Virginia DTC Fulfillment House Regulations; ABC Endorses Winery/Fulfillment House Contract Addendum Format
January 16th, 2013
In July, 2009, Virginia ABC notified Virginia Wine Shipper licensees they were prohibited from contracting with third parties for selling and shipping wine into Virginia. Since then industry has been working with Virginia ABC to outline allowable uses of third parties. The culmination of these efforts was a new Virginia regulation which took effect in November 2012 that defines how out-of-state Fulfillment Warehouses can secure the necessary approvals from Virginia ABC to continue to do business with Virginia Direct Shipper licensees.
In a temporary work-around, Virginia ABC has allowed Direct Shippers to hold more than one direct shipping license and submit separate monthly shipment reports for each shipping location. This workaround remains in place until existing extra licenses expire (one year from issue) giving Direct Shippers and Fulfillment Warehouses time to secure the new approval.
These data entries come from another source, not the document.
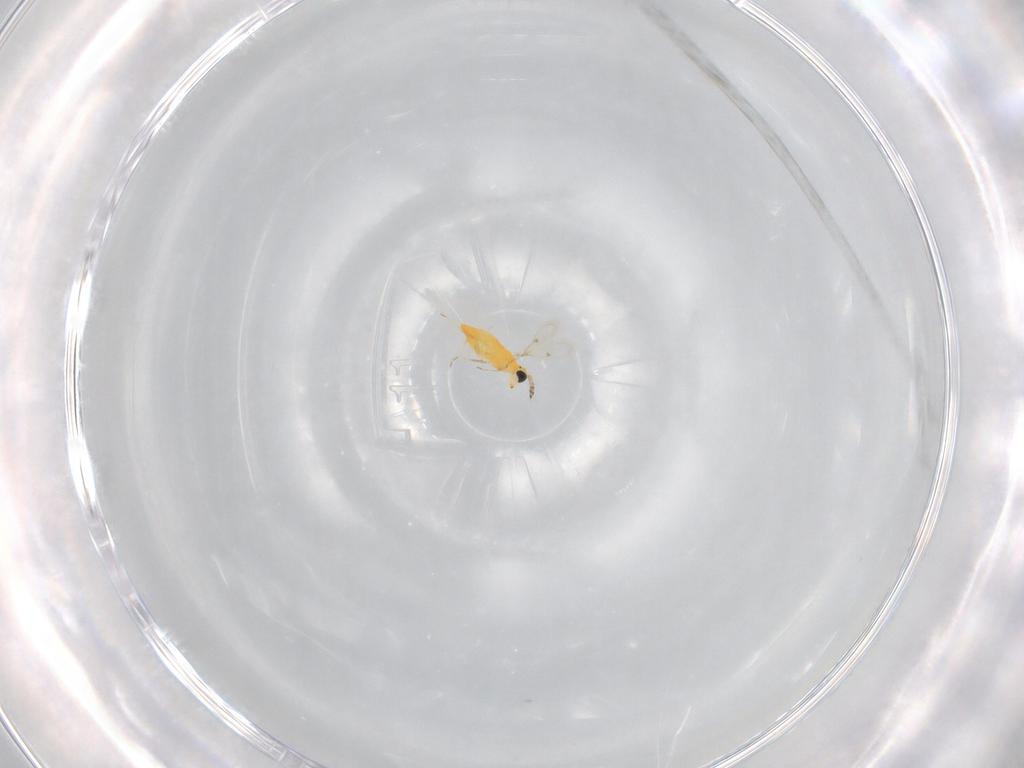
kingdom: Animalia
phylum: Arthropoda
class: Insecta
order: Hymenoptera
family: Trichogrammatidae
Wineries must continue to maintain their primary Virginia Direct Shipper license, but no licenses for additional fulfillment locations will be approved.
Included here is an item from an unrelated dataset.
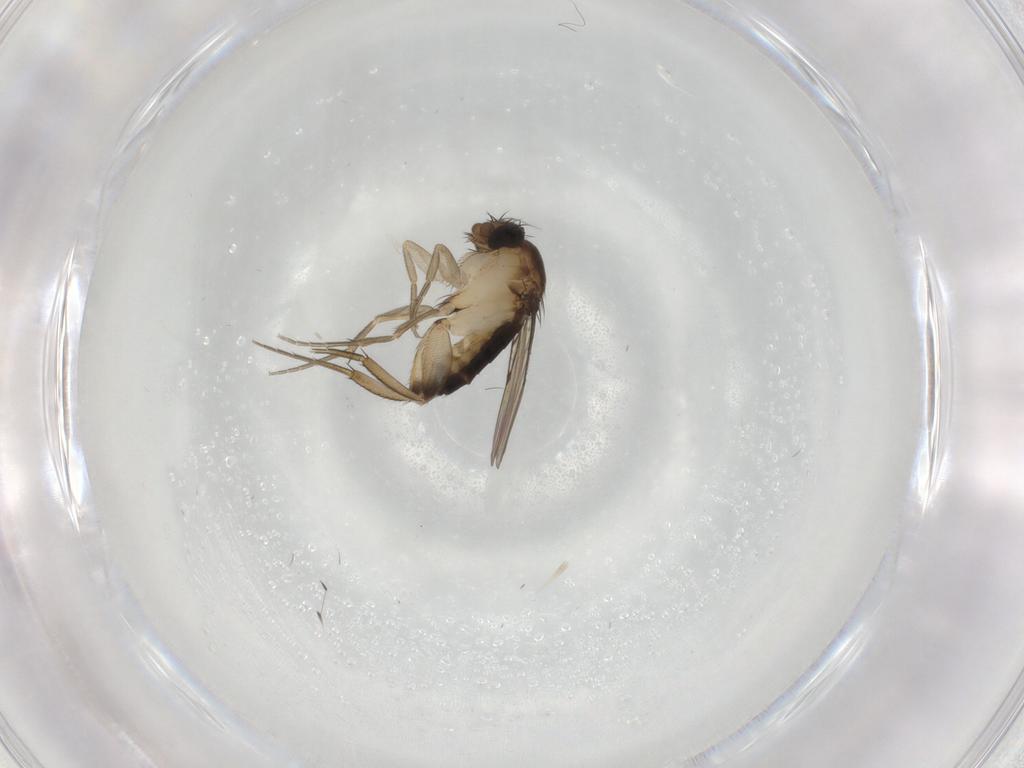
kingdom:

In order to gain the one-time written approval via letter from the Virginia ABC, Fulfillment Warehouses must, for each winery they represent:
- Provide Virginia ABC with a copy of the Fulfillment Warehouse’s valid, home state public warehouse license.
- Provide a written agreement between the Fulfillment Warehouse and the licensed Direct Shipper, listing all shipping locations and indicating the Fulfillment Warehouse is the agent of the Direct Shipper for purposes of complying with Virginia law. Please click here for a sample of a winery/fulfillment house contract addendum that has been recently endorsed by Virginia ABC to satisfy this requirement.
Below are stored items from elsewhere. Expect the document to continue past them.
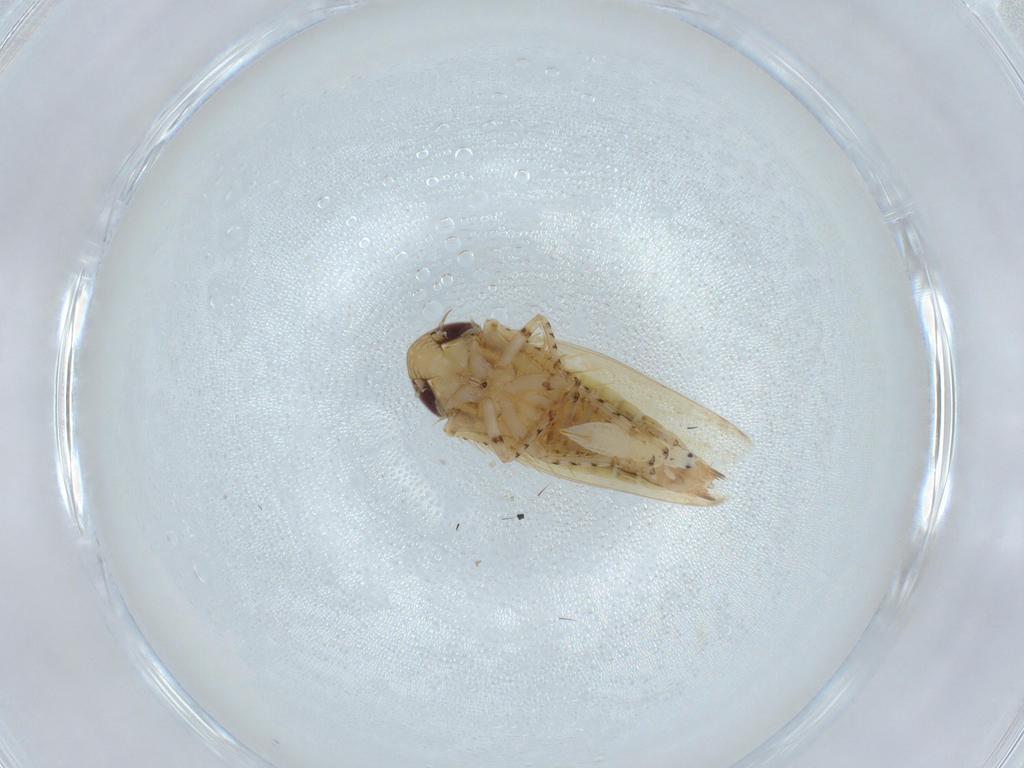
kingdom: Animalia
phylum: Arthropoda
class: Insecta
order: Hemiptera
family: Cicadellidae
- Maintain for 2 years and make available to Virginia ABC upon request, records of each shipment, including 1) quantity and volume, 2) brands shipped, and 3) names and addresses of Virginia recipients.
Also as of November 2012, Virginia Direct Shipper licensees are no longer able to accept orders from Virginians made through a third party marketer that are not an “agricultural cooperative”. The most common unlicensed third party marketers (marketing portals, third party providers, TPPs, flash sites, e-mail marketers or collective web site hosts) cannot satisfy these requirements and are banned from selling into Virginia on behalf of wineries. If you use such marketers that trigger sales in Virginia, you may wish to discuss this new law with your contractor, as your Virginia Direct Shipper license is at stake.